» Selected text:

We went a couple of weeks ago and half the site is closed for refurbishment (and I think it is the big half!). They had more vans booked in than they had pitches for and they overcharged a number of us. All in all I don't think they were having a good weekend..... But the refurbishment probably makes it harder than usual to get booked in.


----------



## autostratus

peedee said:


> I'll keep a lookout for you Gillian.
> 
> peedee


Sorry peedee, for not replying sooner. Will look forward to it.
When are you there?
We'll be 3 for that break as our son wants to go.


----------



## peedee

Gillian,
Be there from the 10th for 5 nights. Meeting up with some others so there will be six of us in 3 vans.

peedee


----------



## peedee

Sorry we did not meet much sooner Gillian, still nice to meet you however brief.
May have missed you altogether had we not been leaving at the same time as yourselves. I can at least now put a face to another member of the list. Great weather for a winter visit so we were out and about most of the time. I thought the market had more to offer than in previous years.

» Data:
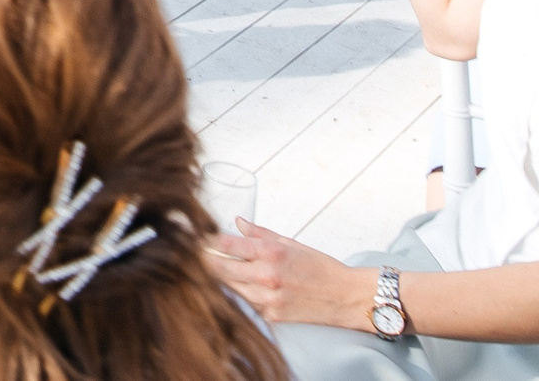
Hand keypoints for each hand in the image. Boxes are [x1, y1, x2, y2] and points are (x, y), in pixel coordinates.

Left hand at [206, 220, 377, 329]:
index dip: (205, 241)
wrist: (347, 298)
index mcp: (271, 254)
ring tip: (210, 267)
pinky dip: (238, 292)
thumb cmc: (321, 267)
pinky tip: (237, 284)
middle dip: (204, 260)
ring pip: (229, 287)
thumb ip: (260, 233)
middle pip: (220, 268)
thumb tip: (237, 222)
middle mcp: (267, 277)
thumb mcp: (291, 243)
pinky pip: (245, 302)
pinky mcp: (271, 316)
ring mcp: (268, 299)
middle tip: (191, 252)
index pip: (226, 245)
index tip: (191, 236)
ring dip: (219, 277)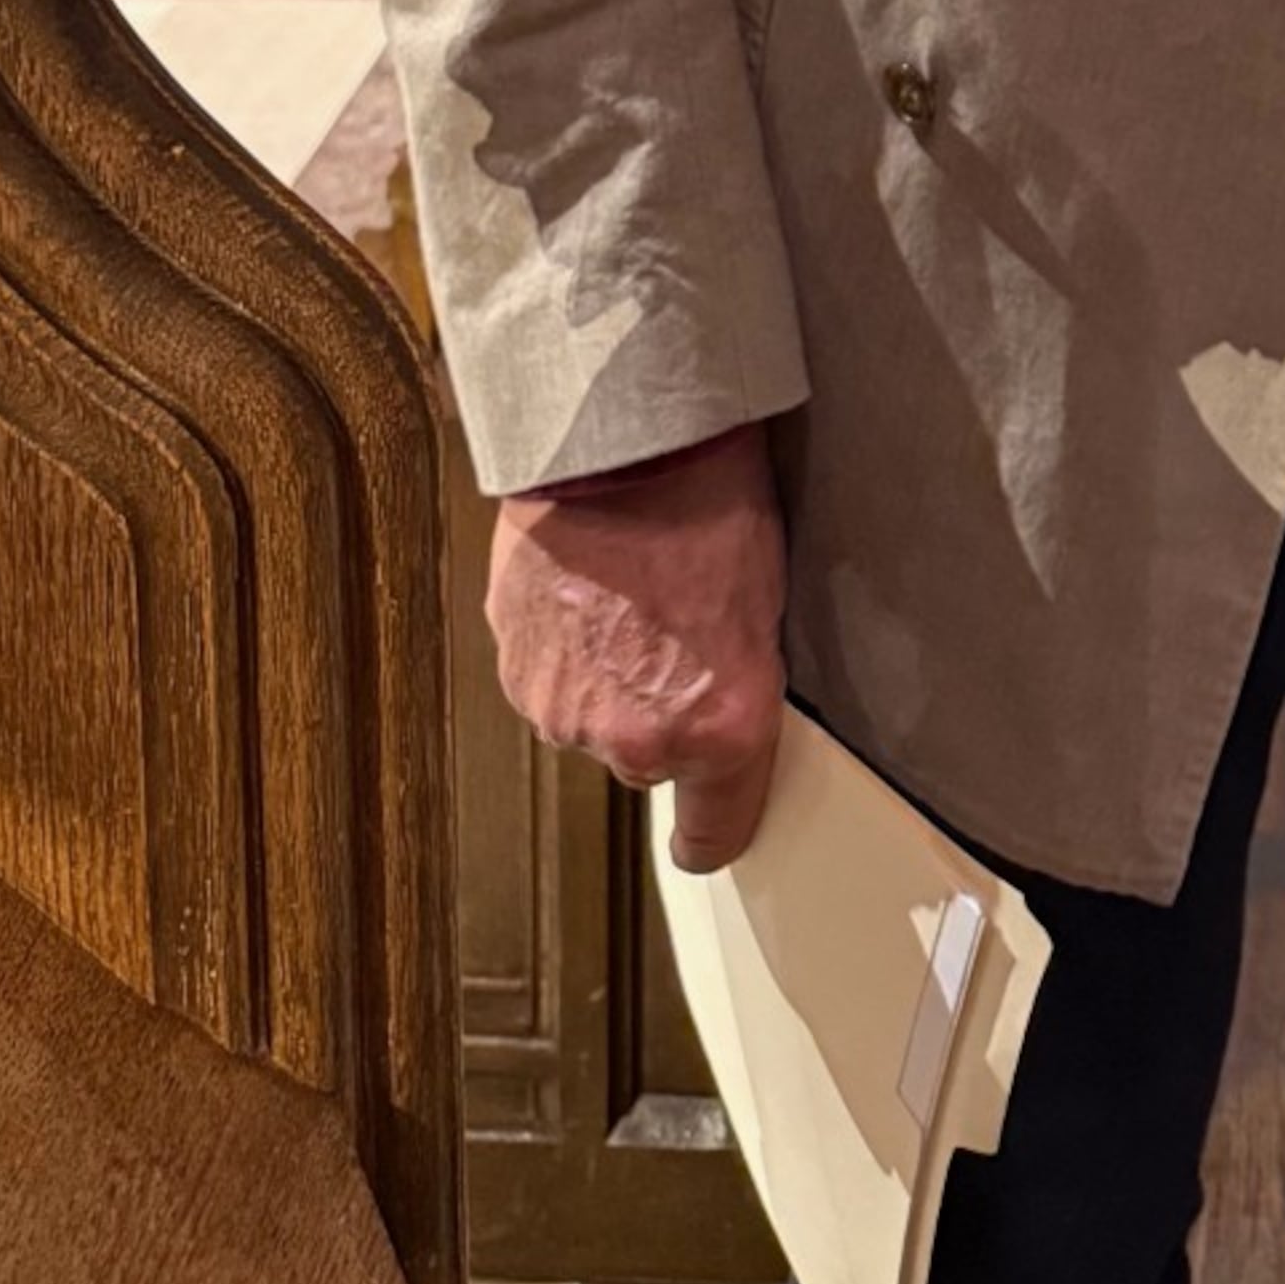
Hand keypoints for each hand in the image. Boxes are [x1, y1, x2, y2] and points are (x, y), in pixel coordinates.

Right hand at [484, 418, 787, 869]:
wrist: (625, 449)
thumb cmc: (714, 509)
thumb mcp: (767, 606)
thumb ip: (738, 691)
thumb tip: (721, 719)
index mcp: (720, 730)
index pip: (714, 833)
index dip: (712, 832)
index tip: (706, 834)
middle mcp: (638, 741)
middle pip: (647, 762)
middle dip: (659, 715)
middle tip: (675, 636)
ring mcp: (569, 712)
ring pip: (591, 722)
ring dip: (606, 680)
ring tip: (629, 599)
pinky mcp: (517, 674)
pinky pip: (548, 684)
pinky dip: (563, 650)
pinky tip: (588, 590)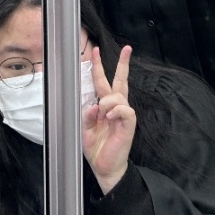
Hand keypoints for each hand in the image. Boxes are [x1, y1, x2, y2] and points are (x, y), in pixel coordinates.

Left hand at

» Problem set:
A) Please output the passage from the forum thread starting with "We went a couple" and going on through "get booked in.", copied word for word.
B) In the forum thread, how many vans will the group of six be traveling in?

» Answers to the exercise:
A)
We went a couple of weeks ago and half the site is closed for refurbishment (and I think it is the big half!). They had more vans booked in than they had pitches for and they overcharged a number of us. All in all I don't think they were having a good weekend..... But the refurbishment probably makes it harder than usual to get booked in.

B) Three vans.